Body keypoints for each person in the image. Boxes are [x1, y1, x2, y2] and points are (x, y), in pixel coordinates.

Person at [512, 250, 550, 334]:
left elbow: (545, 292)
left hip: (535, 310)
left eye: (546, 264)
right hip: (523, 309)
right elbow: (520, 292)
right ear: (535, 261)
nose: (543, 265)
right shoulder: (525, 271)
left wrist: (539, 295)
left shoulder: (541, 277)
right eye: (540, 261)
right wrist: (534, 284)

________________

- TASK REQUIREMENTS
Start printing at the line with "left elbow: (545, 292)" and stop after the final line of the listing above, keeping every line exact.

- OUTPUT FOR THIS EXERCISE
left elbow: (545, 292)
left hip: (535, 310)
left eye: (546, 264)
right hip: (523, 309)
right elbow: (520, 292)
right ear: (535, 261)
nose: (543, 265)
right shoulder: (525, 271)
left wrist: (539, 295)
left shoulder: (541, 277)
right eye: (540, 261)
right wrist: (534, 284)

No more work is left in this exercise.